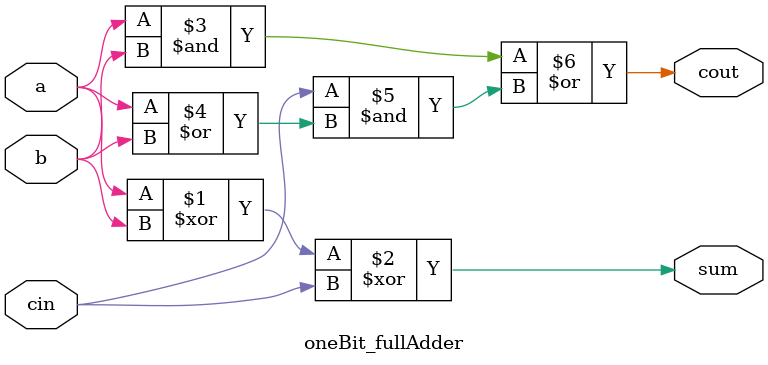
<source format=v>
module oneBit_fullAdder(input a, input b, input cin, output sum, output cout);
    assign sum= a^b^cin; //adding input bits and carry input
    assign cout = a&b | (cin & (a|b)); //for carry out when any two of a,b,cin are one
endmodule
</source>
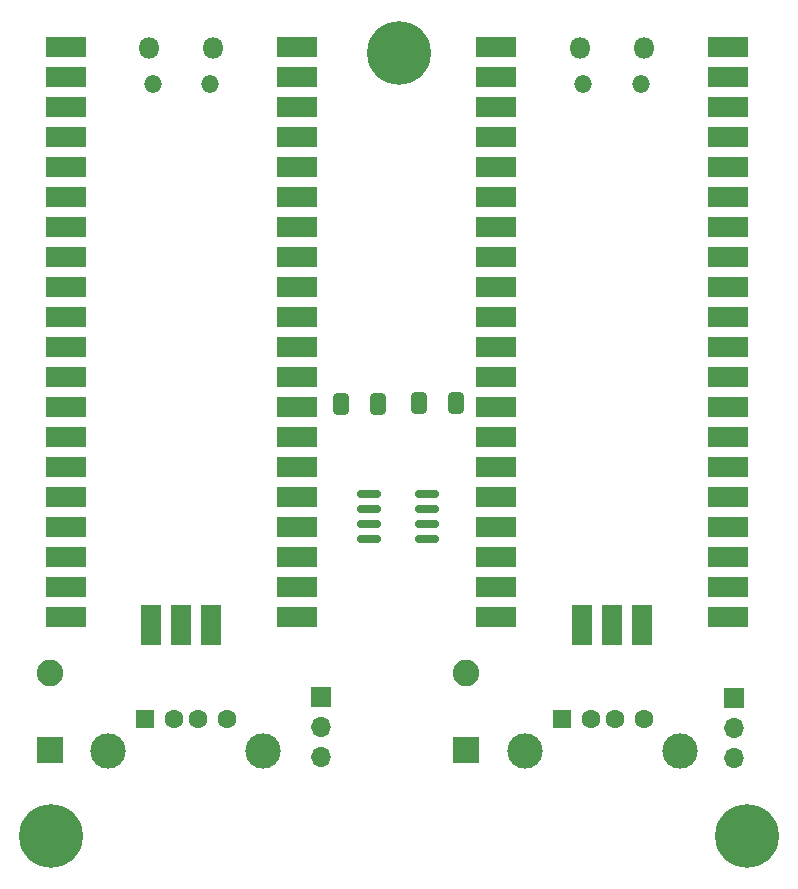
<source format=gbr>
%TF.GenerationSoftware,KiCad,Pcbnew,7.0.9*%
%TF.CreationDate,2024-02-17T13:50:42+09:00*%
%TF.ProjectId,DeskHop,4465736b-486f-4702-9e6b-696361645f70,rev?*%
%TF.SameCoordinates,PX20378f0PY6e37550*%
%TF.FileFunction,Soldermask,Top*%
%TF.FilePolarity,Negative*%
%FSLAX46Y46*%
G04 Gerber Fmt 4.6, Leading zero omitted, Abs format (unit mm)*
G04 Created by KiCad (PCBNEW 7.0.9) date 2024-02-17 13:50:42*
%MOMM*%
%LPD*%
G01*
G04 APERTURE LIST*
G04 Aperture macros list*
%AMRoundRect*
0 Rectangle with rounded corners*
0 $1 Rounding radius*
0 $2 $3 $4 $5 $6 $7 $8 $9 X,Y pos of 4 corners*
0 Add a 4 corners polygon primitive as box body*
4,1,4,$2,$3,$4,$5,$6,$7,$8,$9,$2,$3,0*
0 Add four circle primitives for the rounded corners*
1,1,$1+$1,$2,$3*
1,1,$1+$1,$4,$5*
1,1,$1+$1,$6,$7*
1,1,$1+$1,$8,$9*
0 Add four rect primitives between the rounded corners*
20,1,$1+$1,$2,$3,$4,$5,0*
20,1,$1+$1,$4,$5,$6,$7,0*
20,1,$1+$1,$6,$7,$8,$9,0*
20,1,$1+$1,$8,$9,$2,$3,0*%
G04 Aperture macros list end*
%ADD10O,1.800000X1.800000*%
%ADD11O,1.500000X1.500000*%
%ADD12R,3.500000X1.700000*%
%ADD13R,1.700000X3.500000*%
%ADD14C,3.100000*%
%ADD15C,5.400000*%
%ADD16RoundRect,0.250000X-0.412500X-0.650000X0.412500X-0.650000X0.412500X0.650000X-0.412500X0.650000X0*%
%ADD17R,1.600000X1.500000*%
%ADD18C,1.600000*%
%ADD19C,3.000000*%
%ADD20R,1.700000X1.700000*%
%ADD21O,1.700000X1.700000*%
%ADD22RoundRect,0.150000X-0.825000X-0.150000X0.825000X-0.150000X0.825000X0.150000X-0.825000X0.150000X0*%
%ADD23R,2.250000X2.250000*%
%ADD24C,2.250000*%
%ADD25RoundRect,0.250000X0.412500X0.650000X-0.412500X0.650000X-0.412500X-0.650000X0.412500X-0.650000X0*%
G04 APERTURE END LIST*
D10*
%TO.C,U1*%
X48837000Y70736000D03*
D11*
X49137000Y67706000D03*
X53987000Y67706000D03*
D10*
X54287000Y70736000D03*
D12*
X41772000Y70866000D03*
X41772000Y68326000D03*
X41772000Y65786000D03*
X41772000Y63246000D03*
X41772000Y60706000D03*
X41772000Y58166000D03*
X41772000Y55626000D03*
X41772000Y53086000D03*
X41772000Y50546000D03*
X41772000Y48006000D03*
X41772000Y45466000D03*
X41772000Y42926000D03*
X41772000Y40386000D03*
X41772000Y37846000D03*
X41772000Y35306000D03*
X41772000Y32766000D03*
X41772000Y30226000D03*
X41772000Y27686000D03*
X41772000Y25146000D03*
X41772000Y22606000D03*
X61352000Y22606000D03*
X61352000Y25146000D03*
X61352000Y27686000D03*
X61352000Y30226000D03*
X61352000Y32766000D03*
X61352000Y35306000D03*
X61352000Y37846000D03*
X61352000Y40386000D03*
X61352000Y42926000D03*
X61352000Y45466000D03*
X61352000Y48006000D03*
X61352000Y50546000D03*
X61352000Y53086000D03*
X61352000Y55626000D03*
X61352000Y58166000D03*
X61352000Y60706000D03*
X61352000Y63246000D03*
X61352000Y65786000D03*
X61352000Y68326000D03*
X61352000Y70866000D03*
D13*
X49022000Y21936000D03*
X51562000Y21936000D03*
X54102000Y21936000D03*
%TD*%
D10*
%TO.C,U2*%
X12378523Y70751751D03*
D11*
X12678523Y67721751D03*
X17528523Y67721751D03*
D10*
X17828523Y70751751D03*
D12*
X5313523Y70881751D03*
X5313523Y68341751D03*
X5313523Y65801751D03*
X5313523Y63261751D03*
X5313523Y60721751D03*
X5313523Y58181751D03*
X5313523Y55641751D03*
X5313523Y53101751D03*
X5313523Y50561751D03*
X5313523Y48021751D03*
X5313523Y45481751D03*
X5313523Y42941751D03*
X5313523Y40401751D03*
X5313523Y37861751D03*
X5313523Y35321751D03*
X5313523Y32781751D03*
X5313523Y30241751D03*
X5313523Y27701751D03*
X5313523Y25161751D03*
X5313523Y22621751D03*
X24893523Y22621751D03*
X24893523Y25161751D03*
X24893523Y27701751D03*
X24893523Y30241751D03*
X24893523Y32781751D03*
X24893523Y35321751D03*
X24893523Y37861751D03*
X24893523Y40401751D03*
X24893523Y42941751D03*
X24893523Y45481751D03*
X24893523Y48021751D03*
X24893523Y50561751D03*
X24893523Y53101751D03*
X24893523Y55641751D03*
X24893523Y58181751D03*
X24893523Y60721751D03*
X24893523Y63261751D03*
X24893523Y65801751D03*
X24893523Y68341751D03*
X24893523Y70881751D03*
D13*
X12563523Y21951751D03*
X15103523Y21951751D03*
X17643523Y21951751D03*
%TD*%
D14*
%TO.C,H3*%
X33528000Y70358000D03*
D15*
X33528000Y70358000D03*
%TD*%
D16*
%TO.C,C2*%
X35259691Y40692335D03*
X38384691Y40692335D03*
%TD*%
D17*
%TO.C,J4*%
X11994000Y13996000D03*
D18*
X14494000Y13996000D03*
X16494000Y13996000D03*
X18994000Y13996000D03*
D19*
X8924000Y11286000D03*
X22064000Y11286000D03*
%TD*%
D20*
%TO.C,J3*%
X61885537Y15774243D03*
D21*
X61885537Y13234243D03*
X61885537Y10694243D03*
%TD*%
D14*
%TO.C,H2*%
X62992000Y4064000D03*
D15*
X62992000Y4064000D03*
%TD*%
D17*
%TO.C,J1*%
X47300000Y13996000D03*
D18*
X49800000Y13996000D03*
X51800000Y13996000D03*
X54300000Y13996000D03*
D19*
X44230000Y11286000D03*
X57370000Y11286000D03*
%TD*%
D14*
%TO.C,H1*%
X4064000Y4064000D03*
D15*
X4064000Y4064000D03*
%TD*%
D22*
%TO.C,U4*%
X30971070Y32998890D03*
X30971070Y31728890D03*
X30971070Y30458890D03*
X30971070Y29188890D03*
X35921070Y29188890D03*
X35921070Y30458890D03*
X35921070Y31728890D03*
X35921070Y32998890D03*
%TD*%
D20*
%TO.C,J2*%
X26949042Y15852124D03*
D21*
X26949042Y13312124D03*
X26949042Y10772124D03*
%TD*%
D23*
%TO.C,SW1*%
X39218000Y11320000D03*
D24*
X39218000Y17820000D03*
%TD*%
D25*
%TO.C,C1*%
X31790536Y40640001D03*
X28665536Y40640001D03*
%TD*%
D23*
%TO.C,SW2*%
X3968000Y11320000D03*
D24*
X3968000Y17820000D03*
%TD*%
M02*

</source>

------------------------------------------------

What you should do: Restate the entries verbatim, without pictures.

Response area:
<source format=v>
module oneBit_fullAdder(input a, input b, input cin, output sum, output cout);
    assign sum= a^b^cin; //adding input bits and carry input
    assign cout = a&b | (cin & (a|b)); //for carry out when any two of a,b,cin are one
endmodule
</source>
<source format=gbr>
%TF.GenerationSoftware,KiCad,Pcbnew,7.0.9*%
%TF.CreationDate,2024-02-17T13:50:42+09:00*%
%TF.ProjectId,DeskHop,4465736b-486f-4702-9e6b-696361645f70,rev?*%
%TF.SameCoordinates,PX20378f0PY6e37550*%
%TF.FileFunction,Soldermask,Top*%
%TF.FilePolarity,Negative*%
%FSLAX46Y46*%
G04 Gerber Fmt 4.6, Leading zero omitted, Abs format (unit mm)*
G04 Created by KiCad (PCBNEW 7.0.9) date 2024-02-17 13:50:42*
%MOMM*%
%LPD*%
G01*
G04 APERTURE LIST*
G04 Aperture macros list*
%AMRoundRect*
0 Rectangle with rounded corners*
0 $1 Rounding radius*
0 $2 $3 $4 $5 $6 $7 $8 $9 X,Y pos of 4 corners*
0 Add a 4 corners polygon primitive as box body*
4,1,4,$2,$3,$4,$5,$6,$7,$8,$9,$2,$3,0*
0 Add four circle primitives for the rounded corners*
1,1,$1+$1,$2,$3*
1,1,$1+$1,$4,$5*
1,1,$1+$1,$6,$7*
1,1,$1+$1,$8,$9*
0 Add four rect primitives between the rounded corners*
20,1,$1+$1,$2,$3,$4,$5,0*
20,1,$1+$1,$4,$5,$6,$7,0*
20,1,$1+$1,$6,$7,$8,$9,0*
20,1,$1+$1,$8,$9,$2,$3,0*%
G04 Aperture macros list end*
%ADD10O,1.800000X1.800000*%
%ADD11O,1.500000X1.500000*%
%ADD12R,3.500000X1.700000*%
%ADD13R,1.700000X3.500000*%
%ADD14C,3.100000*%
%ADD15C,5.400000*%
%ADD16RoundRect,0.250000X-0.412500X-0.650000X0.412500X-0.650000X0.412500X0.650000X-0.412500X0.650000X0*%
%ADD17R,1.600000X1.500000*%
%ADD18C,1.600000*%
%ADD19C,3.000000*%
%ADD20R,1.700000X1.700000*%
%ADD21O,1.700000X1.700000*%
%ADD22RoundRect,0.150000X-0.825000X-0.150000X0.825000X-0.150000X0.825000X0.150000X-0.825000X0.150000X0*%
%ADD23R,2.250000X2.250000*%
%ADD24C,2.250000*%
%ADD25RoundRect,0.250000X0.412500X0.650000X-0.412500X0.650000X-0.412500X-0.650000X0.412500X-0.650000X0*%
G04 APERTURE END LIST*
D10*
%TO.C,U1*%
X48837000Y70736000D03*
D11*
X49137000Y67706000D03*
X53987000Y67706000D03*
D10*
X54287000Y70736000D03*
D12*
X41772000Y70866000D03*
X41772000Y68326000D03*
X41772000Y65786000D03*
X41772000Y63246000D03*
X41772000Y60706000D03*
X41772000Y58166000D03*
X41772000Y55626000D03*
X41772000Y53086000D03*
X41772000Y50546000D03*
X41772000Y48006000D03*
X41772000Y45466000D03*
X41772000Y42926000D03*
X41772000Y40386000D03*
X41772000Y37846000D03*
X41772000Y35306000D03*
X41772000Y32766000D03*
X41772000Y30226000D03*
X41772000Y27686000D03*
X41772000Y25146000D03*
X41772000Y22606000D03*
X61352000Y22606000D03*
X61352000Y25146000D03*
X61352000Y27686000D03*
X61352000Y30226000D03*
X61352000Y32766000D03*
X61352000Y35306000D03*
X61352000Y37846000D03*
X61352000Y40386000D03*
X61352000Y42926000D03*
X61352000Y45466000D03*
X61352000Y48006000D03*
X61352000Y50546000D03*
X61352000Y53086000D03*
X61352000Y55626000D03*
X61352000Y58166000D03*
X61352000Y60706000D03*
X61352000Y63246000D03*
X61352000Y65786000D03*
X61352000Y68326000D03*
X61352000Y70866000D03*
D13*
X49022000Y21936000D03*
X51562000Y21936000D03*
X54102000Y21936000D03*
%TD*%
D10*
%TO.C,U2*%
X12378523Y70751751D03*
D11*
X12678523Y67721751D03*
X17528523Y67721751D03*
D10*
X17828523Y70751751D03*
D12*
X5313523Y70881751D03*
X5313523Y68341751D03*
X5313523Y65801751D03*
X5313523Y63261751D03*
X5313523Y60721751D03*
X5313523Y58181751D03*
X5313523Y55641751D03*
X5313523Y53101751D03*
X5313523Y50561751D03*
X5313523Y48021751D03*
X5313523Y45481751D03*
X5313523Y42941751D03*
X5313523Y40401751D03*
X5313523Y37861751D03*
X5313523Y35321751D03*
X5313523Y32781751D03*
X5313523Y30241751D03*
X5313523Y27701751D03*
X5313523Y25161751D03*
X5313523Y22621751D03*
X24893523Y22621751D03*
X24893523Y25161751D03*
X24893523Y27701751D03*
X24893523Y30241751D03*
X24893523Y32781751D03*
X24893523Y35321751D03*
X24893523Y37861751D03*
X24893523Y40401751D03*
X24893523Y42941751D03*
X24893523Y45481751D03*
X24893523Y48021751D03*
X24893523Y50561751D03*
X24893523Y53101751D03*
X24893523Y55641751D03*
X24893523Y58181751D03*
X24893523Y60721751D03*
X24893523Y63261751D03*
X24893523Y65801751D03*
X24893523Y68341751D03*
X24893523Y70881751D03*
D13*
X12563523Y21951751D03*
X15103523Y21951751D03*
X17643523Y21951751D03*
%TD*%
D14*
%TO.C,H3*%
X33528000Y70358000D03*
D15*
X33528000Y70358000D03*
%TD*%
D16*
%TO.C,C2*%
X35259691Y40692335D03*
X38384691Y40692335D03*
%TD*%
D17*
%TO.C,J4*%
X11994000Y13996000D03*
D18*
X14494000Y13996000D03*
X16494000Y13996000D03*
X18994000Y13996000D03*
D19*
X8924000Y11286000D03*
X22064000Y11286000D03*
%TD*%
D20*
%TO.C,J3*%
X61885537Y15774243D03*
D21*
X61885537Y13234243D03*
X61885537Y10694243D03*
%TD*%
D14*
%TO.C,H2*%
X62992000Y4064000D03*
D15*
X62992000Y4064000D03*
%TD*%
D17*
%TO.C,J1*%
X47300000Y13996000D03*
D18*
X49800000Y13996000D03*
X51800000Y13996000D03*
X54300000Y13996000D03*
D19*
X44230000Y11286000D03*
X57370000Y11286000D03*
%TD*%
D14*
%TO.C,H1*%
X4064000Y4064000D03*
D15*
X4064000Y4064000D03*
%TD*%
D22*
%TO.C,U4*%
X30971070Y32998890D03*
X30971070Y31728890D03*
X30971070Y30458890D03*
X30971070Y29188890D03*
X35921070Y29188890D03*
X35921070Y30458890D03*
X35921070Y31728890D03*
X35921070Y32998890D03*
%TD*%
D20*
%TO.C,J2*%
X26949042Y15852124D03*
D21*
X26949042Y13312124D03*
X26949042Y10772124D03*
%TD*%
D23*
%TO.C,SW1*%
X39218000Y11320000D03*
D24*
X39218000Y17820000D03*
%TD*%
D25*
%TO.C,C1*%
X31790536Y40640001D03*
X28665536Y40640001D03*
%TD*%
D23*
%TO.C,SW2*%
X3968000Y11320000D03*
D24*
X3968000Y17820000D03*
%TD*%
M02*

</source>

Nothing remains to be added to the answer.